Medicare, a Generation Y baby, is now in its 30th year. How is it maturing? In this issue's post-election policy pointer, Perkovic and colleagues (doi: 10.5694/mja14.00427) share their evaluation of how our universal health care funding system is growing up. Measuring it against the founding principles described by then federal health minister Neal Blewett in 1983, they argue that it has adapted to the increasing complexity of health care delivery, but that other urgent reforms are needed. The current fee-for-service model creates inefficiencies and is likely to generate increased costs with increasing numbers of providers. There is also considerable inequity around access, particularly for specialist services. The authors conclude that understanding the effectiveness and cost-effectiveness of interventions funded by Medicare will be crucial to its success in meeting rising demand.

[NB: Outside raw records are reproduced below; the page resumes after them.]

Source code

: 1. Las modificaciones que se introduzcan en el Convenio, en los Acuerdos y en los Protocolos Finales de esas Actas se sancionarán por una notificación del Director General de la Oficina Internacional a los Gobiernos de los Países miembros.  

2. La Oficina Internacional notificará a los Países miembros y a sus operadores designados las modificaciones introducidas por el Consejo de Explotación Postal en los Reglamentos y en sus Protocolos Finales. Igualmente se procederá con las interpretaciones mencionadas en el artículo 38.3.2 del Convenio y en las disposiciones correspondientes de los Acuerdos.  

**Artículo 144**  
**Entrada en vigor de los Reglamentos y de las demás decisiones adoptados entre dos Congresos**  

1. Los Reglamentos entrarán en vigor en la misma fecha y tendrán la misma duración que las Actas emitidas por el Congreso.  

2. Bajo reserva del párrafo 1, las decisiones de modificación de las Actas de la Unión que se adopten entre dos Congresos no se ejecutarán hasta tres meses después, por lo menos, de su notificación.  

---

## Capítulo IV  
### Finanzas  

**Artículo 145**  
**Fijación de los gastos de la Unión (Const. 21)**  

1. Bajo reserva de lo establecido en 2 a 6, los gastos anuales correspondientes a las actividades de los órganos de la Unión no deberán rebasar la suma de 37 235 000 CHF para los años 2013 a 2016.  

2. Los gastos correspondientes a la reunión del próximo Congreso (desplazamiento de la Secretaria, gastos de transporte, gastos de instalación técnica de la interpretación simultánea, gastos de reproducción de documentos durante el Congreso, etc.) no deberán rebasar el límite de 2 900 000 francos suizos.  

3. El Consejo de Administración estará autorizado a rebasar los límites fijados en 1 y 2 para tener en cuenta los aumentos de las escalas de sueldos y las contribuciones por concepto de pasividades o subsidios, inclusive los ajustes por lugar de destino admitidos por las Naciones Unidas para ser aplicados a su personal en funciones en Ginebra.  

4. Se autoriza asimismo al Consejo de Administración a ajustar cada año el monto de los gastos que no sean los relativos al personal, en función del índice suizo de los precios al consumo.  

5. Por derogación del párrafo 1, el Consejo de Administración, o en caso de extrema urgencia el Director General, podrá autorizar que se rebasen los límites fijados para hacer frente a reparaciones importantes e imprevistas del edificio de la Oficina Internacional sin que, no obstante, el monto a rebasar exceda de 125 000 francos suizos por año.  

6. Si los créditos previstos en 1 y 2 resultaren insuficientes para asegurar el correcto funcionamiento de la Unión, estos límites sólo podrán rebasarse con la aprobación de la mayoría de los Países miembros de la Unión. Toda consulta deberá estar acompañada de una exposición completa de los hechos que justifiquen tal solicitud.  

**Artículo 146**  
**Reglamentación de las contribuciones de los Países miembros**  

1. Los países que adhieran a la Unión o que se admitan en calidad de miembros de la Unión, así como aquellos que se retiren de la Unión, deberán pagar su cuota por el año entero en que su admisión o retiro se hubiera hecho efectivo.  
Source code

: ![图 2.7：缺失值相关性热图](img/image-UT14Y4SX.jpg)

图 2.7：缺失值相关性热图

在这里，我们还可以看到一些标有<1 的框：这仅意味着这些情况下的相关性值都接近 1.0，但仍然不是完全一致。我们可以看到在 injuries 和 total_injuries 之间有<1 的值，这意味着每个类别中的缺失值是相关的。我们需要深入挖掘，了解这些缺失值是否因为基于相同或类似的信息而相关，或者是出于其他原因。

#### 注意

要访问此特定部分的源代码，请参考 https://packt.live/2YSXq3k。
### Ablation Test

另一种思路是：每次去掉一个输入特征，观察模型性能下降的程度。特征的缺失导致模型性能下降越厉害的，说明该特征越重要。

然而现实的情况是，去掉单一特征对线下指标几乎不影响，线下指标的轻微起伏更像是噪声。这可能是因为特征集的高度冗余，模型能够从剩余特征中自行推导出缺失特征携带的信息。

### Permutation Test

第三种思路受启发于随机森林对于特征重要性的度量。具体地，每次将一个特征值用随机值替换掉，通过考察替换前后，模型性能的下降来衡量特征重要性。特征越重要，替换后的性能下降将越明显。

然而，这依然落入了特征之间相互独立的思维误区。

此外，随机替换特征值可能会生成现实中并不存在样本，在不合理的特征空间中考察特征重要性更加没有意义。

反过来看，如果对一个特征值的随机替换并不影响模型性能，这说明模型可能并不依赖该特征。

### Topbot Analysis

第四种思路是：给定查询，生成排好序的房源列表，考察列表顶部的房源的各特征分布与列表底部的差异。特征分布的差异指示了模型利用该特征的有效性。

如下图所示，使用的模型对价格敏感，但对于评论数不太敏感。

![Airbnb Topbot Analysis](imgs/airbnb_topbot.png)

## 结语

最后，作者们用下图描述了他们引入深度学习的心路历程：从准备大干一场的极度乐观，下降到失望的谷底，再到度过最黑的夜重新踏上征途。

In another birthday milestone, Australians who turn 18 years of age avail themselves not only of the right to vote but of the right to buy alcohol, should they wish to do so. This legal right is anticipated eagerly by many underage teenagers in (and many do not wait until they turn 18). But is it safe? Toumbourou and colleagues (doi: 10.5694/mja13.10465) argue that there is ample evidence to support raising the legal drinking age to 21. They contend that, at 18, young people are more vulnerable to alcohol-related harms than their 21-year-old counterparts. They also cite data suggesting that increasing the legal drinking age would reduce alcohol-related traffic crash injuries. Although the proposal is controversial, they believe that commonly raised objections can be refuted. Another measure to promote safe drinking is also discussed in this issue. A qualitative study of Western Australians aged 18–21 years by Pettigrew and colleagues (doi: 10.5694/mja14.00382) suggests that a “responsible drinking” campaign by DrinkWise may actually have had the opposite effect. Some of the young people sampled in the study reported that the advertisement may have encouraged them to drink more, rather than less.
For many people with cancer, each anniversary of their diagnosis is an important survival milestone — a cause for celebration and a time to reflect on what lies ahead. Yu and colleagues (doi: 10.5694/mja13.11134) present their findings on prostate cancer survival in New South Wales. In their report, they expand on an earlier study by accounting for stage at diagnosis, and investigate whether rural–urban disparities in mortality have improved. When adjusted for five prognostic factors, their data suggest that patients with a rural place of residence still have a higher risk of death. On a positive note, they found that overall survival increased during the study period, from 57.5% in 1992–1996 to 83.7% in 2002–2007.
Arguably, all of us should view a birthday as a cause for happy recognition. Here at the Journal, perhaps we could be forgiven for raising a glass in honour of reaching 100!